Fine Arts to Service Design

Updated: Apr 13, 2020

3 years ago, the creative director of the startup I was working for introduced me to a friend who needed prototyping for an industrial soft-good product. Before I knew it, I started freelancing full time, organically delivering my services as a one stop shop for technical design, pattern-making and prototyping. While work was surprisingly constant and technically challenging, once I smoothed out the wrinkles of running a freelance business, I felt something was missing, something big picture.

Most people these days are surprised when I tell them I originally double majored in Jewelry Metal Arts and Fashion design. These degrees spanned 5 years, marked by my determination to look for ways to work within the college system or to convince the system work for me. I believe I still am remembered amongst the administration for my exceptions to the rule.

When people asked me why I chose those two majors, I was never quite satisfied with my responses which felt like partial truths. I would often answer with a bland and pragmatic, "I liked both the self expression of fine art and the creative problem solving of design." Still in the early stages of understanding where I fit in, I was settling for simplified explanations of my choices that were both uninteresting and uninspiring.

With my limited experience at the time, I chose the Jewelry Metal Arts program at California College of the Arts (CCA), which emphasized conceptual storytelling, emotional design, experiential exhibition, as well as quality of materials and the value of craft. The Fashion Design program presented an exciting world of inspiration, research, multidisciplinary industry, complex technical and industrial systems, and the need for a dynamic team to accomplish their demanding goals. I focused on sustainability, a fundamental, strategic area of design which I would like to see as part of everyday life and common thought, a topic I will revisit in a later post.

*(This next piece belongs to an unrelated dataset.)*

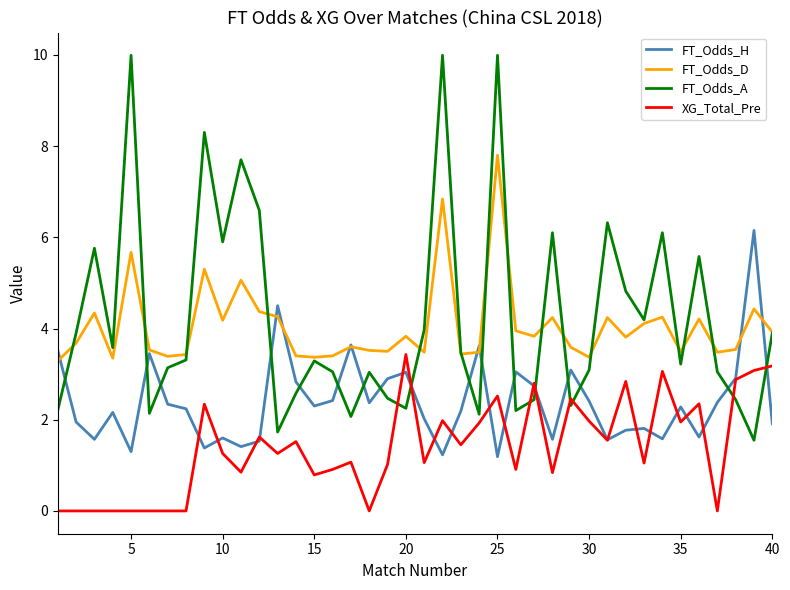

Rank the series by their maximum value, from highest to lowest.

FT_Odds_A, FT_Odds_D, FT_Odds_H, XG_Total_Pre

I also took to leadership in my last four years, working with the Director of Student Life, my mentor at the time, to spearhead a new vision for the student council, student leadership, and advocacy.

In practice, I had not wanted to necessarily double major, but what I took from both disciplines was an inherently human-centered way of designing, an empathetic, systemic and strategic approach to translating ideas into products and experiences. Combined with my involvement in the redesign of student engagement and leadership, in retrospect, my college experience is really the result of my affinity for user experience and service design.

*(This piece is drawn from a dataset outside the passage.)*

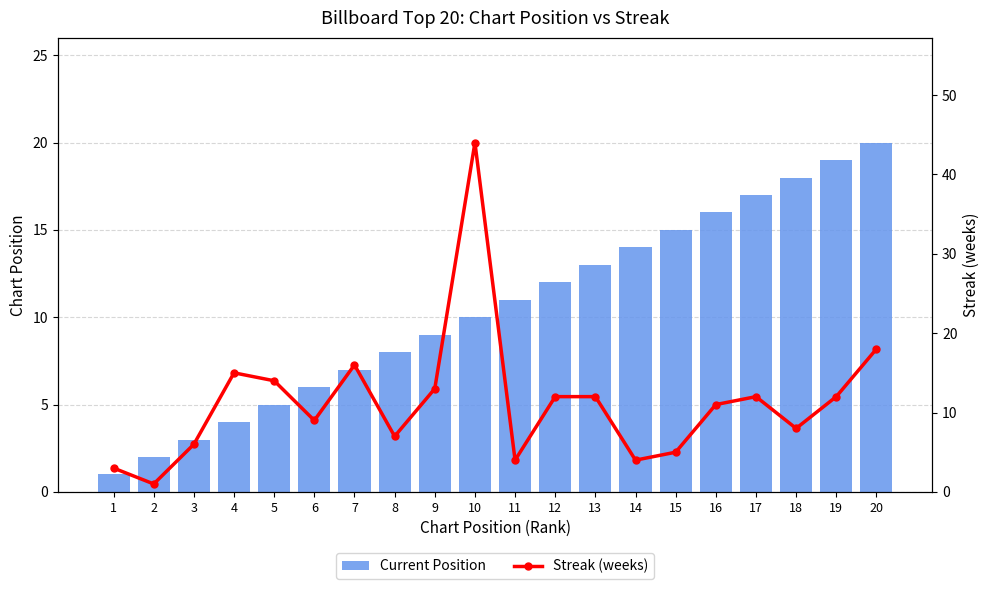

Rank the series by their average value, from highest to lowest.

Streak (weeks), Current Position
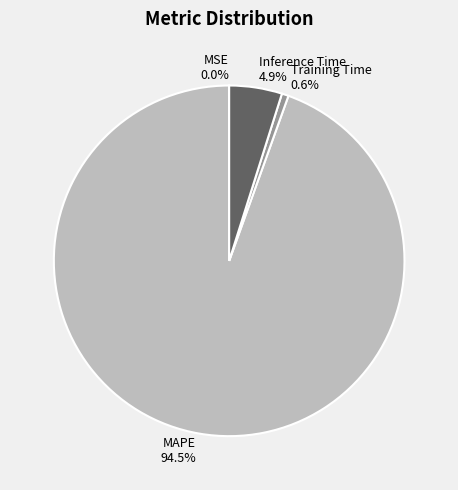

What is the total percentage of Inference Time and Training Time?

5.5%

A decade ago, few schools offered these areas of study, and even now, the overall level of awareness about User Experience is just becoming common place with Service Design as a distinct practice barely starting to attract notice in the United States.

I enjoy this definition of Service design as "products of economic activity that you can't drop on your foot...", Matthew Bishop, The Economist. Another point of view from Tenny Pinheiro, is that physical products are vessels for the delivery of services; in effect, all physical products require service design. (This will be a recurring topic in my writing, I guarantee it.) I view Service design overall as strategic design for empowerment and sustainability.

A quote that helps to express my understanding of User Experience design is by Liz Sanders, “You can’t design experiences, but you can design FOR them”. I believe User Experience is the practice of understanding fundamentally how people are individuals with diverse life experiences that we cannot truly comprehend or predict.

As designers we try our best to set users up for success in their connections and interactions, allowing them to experience our designs authentically while valuing the diverse perspective they bring to help our designs grow. As UX and Service designers, we are in service to our team, our clients and customers, and as leaders, even more so.


I believe we are the sum of the experiences we are shown and the experiences we seek. If we empower others to show us the way, and empower ourselves to look for the path, then perhaps we will all find each other somewhere in the middle, sharing in the effort to lift a rather ambitious load.